Майкл выполз за дверь и продолжил двигаться на четвереньках несколько пролетов вниз по лестнице. Безликие дети облепили его, они толкали и пихали Майкла, но он не переставал ползти на коленях. Он маневрировал среди массы ножек, какие-то странные предметы мебели преграждали ему путь, перекрывая все пространство от стены до стены, каждый из них пытался схватить его своими ремешками и деревянными ручками и изогнуть его под себя. Он вскрикивал, когда их острые ножки пинали его, и прикрывал лицо, когда сквозь лес проносился ураганный ветер, громко по-старчески завывая.

Майкл задержался у окон фасада и подплыл к стеклу. Люди — целая толпа — глазели на него, показывали пальцами, постукивали по стеклу. Он взмок от пота, который туманил стену из стекла. Его глаза стали больше рта. И как Майкл ни вглядывался в тех, кто был снаружи, он так и не увидел ни единого лица, которое напоминало бы его собственное.

ГААН УИЛСОН

Мистер Льдинка

(Пер. В. Двининой)

Гаан Уилсон известен как один из самых популярных американских иллюстраторов, его мрачные работы регулярно появляются в «The New Yorker», «Playboy», «The Magasine of Fantasy & Scince Fiction», «National Lampoon», «Punch», «Paris Match» и прочих. Он иллюстрировал «„Ворон“ и другие поэмы» Эдгара Алана По для первого выпуска «Новых классических комиксов» и обеспечивал оформление «Weird Tales No. 300», издания, посвященного Роберту Блоху.

Его короткие рассказы появлялись в таких разноплановых сборниках, как «Омни» («Omni») и «Наследие Лавкрафта» («Lovecraft's Legasy»), выходили также и его персональные издания: «Кладбищенский стиль Гаана Уилсона» («Gahan Wilson's Graveside Manner»), «Ничего святого?» («Is Nothing Sacred?»), «Орешки» («Nuts»), «Последняя шалость Эдди Деко» («Eddy Deco's Last Caper»), «Утка, которую все любили» («Everybody's Favourite Duck») и несколько детских историй, включая серию о Гарри, толстом медведе-шпионе («Harry, The Fat Bear Spy»).

О себе Уилсон сообщает, что, когда он родился в Эванстоне, штат Иллинойс, дежурный врач официально признал его мертвым.
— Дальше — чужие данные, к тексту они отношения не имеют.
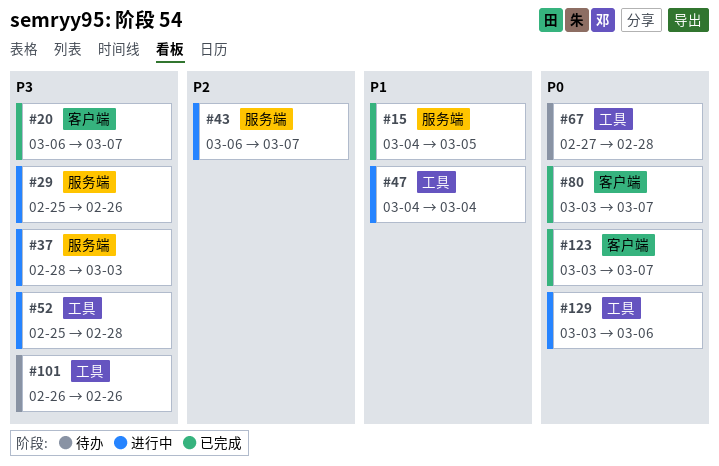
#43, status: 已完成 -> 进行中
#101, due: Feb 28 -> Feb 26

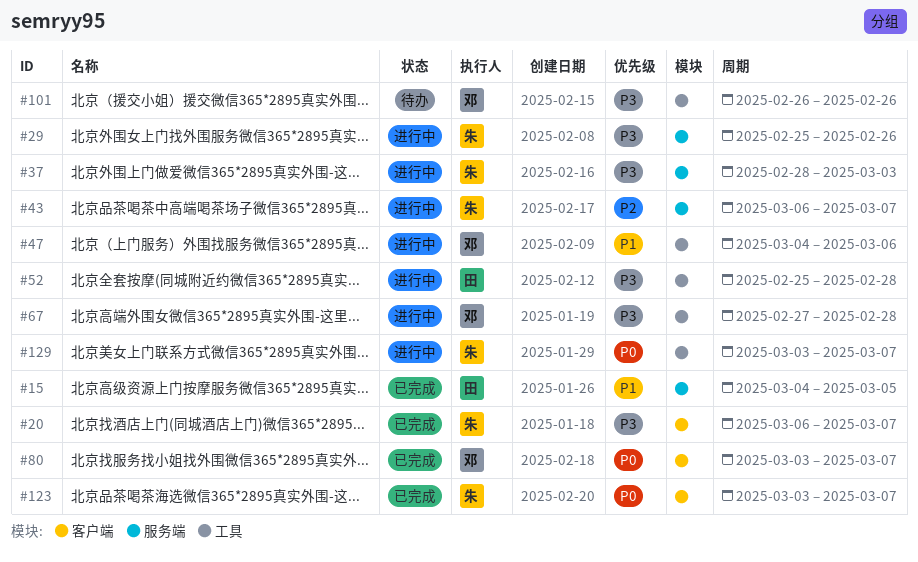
#47, due: Mar 4 -> Mar 6
#67, status: 待办 -> 进行中
#67, priority: P0 -> P3
#129, due: Mar 6 -> Mar 7

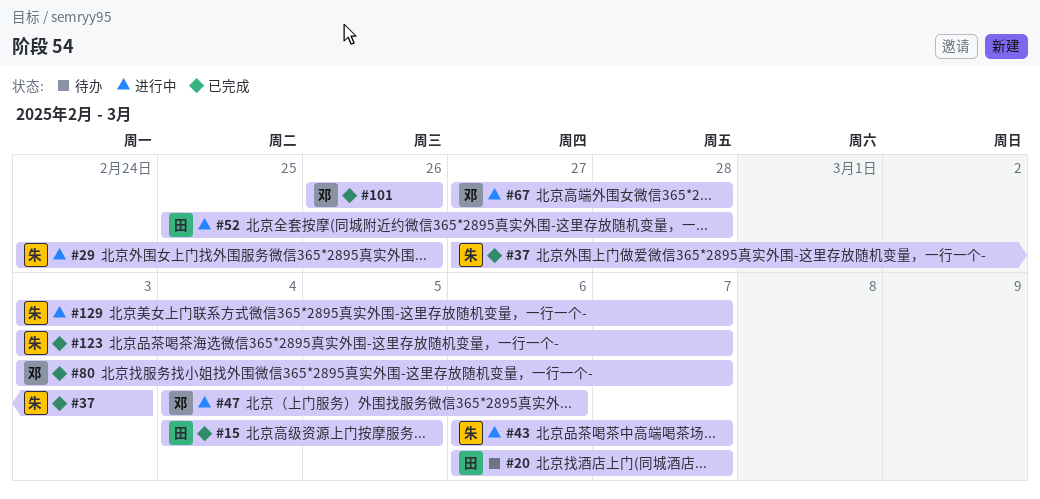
#20, status: 已完成 -> 待办
#20, owner: 朱 -> 田
#29, start: Feb 25 -> Feb 24
#37, status: 进行中 -> 已完成
#37, start: Feb 28 -> Feb 27
#101, status: 待办 -> 已完成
Воскрешенный другим медиком, окунавшим его попеременно в тазы с горячей и холодной водой, Гаан выжил, чтобы со временем выйти в первые ученики Школы искусств Чикагского института, куда он поступил в надежде стать настоящим художником-иллюстратором.

Читающей публике отлично известно его хулигански-извращенное чувство юмора, в избытке представленное в нижеследующем «трогательном» рассказе…

Дети, вы слышите музыку? Летящий над улицей радостный звон? Слышите этот немудреный — динь-динь-динь, динь-ди-лень — напев, сочащийся сквозь зелень листвы и голубизну небес, сквозь густой и неподвижный летний зной? Это мистер Льдинка на своем грузовичке и его вкуснейшее мороженое! Толстенькие пористые холодные шарики в хрустящих вафельных трубочках! Сочные брикетики в глянцевой шоколадной глазури, насаженные на палочки! Мягкие розовые освежающие завитушки, тающие в стаканчиках!

Звон приближается, тесня жаркое марево, — динь-динь-динь, динь-ди-лень, — и дремотная, потная лень в мгновение ока сменяется восторженным возбуждением. Бобби Мартин больше не валяется в густой траве, тупо пялясь на невесомые летние облака и не видя их; он уже вскочил и бежит по лужайке спросить мать, клюющую носом на крылечке над журналом, едва не выскальзывающим из ее пальцев, нельзя ли ему получить немного денег на ледяную лимонную лягушку.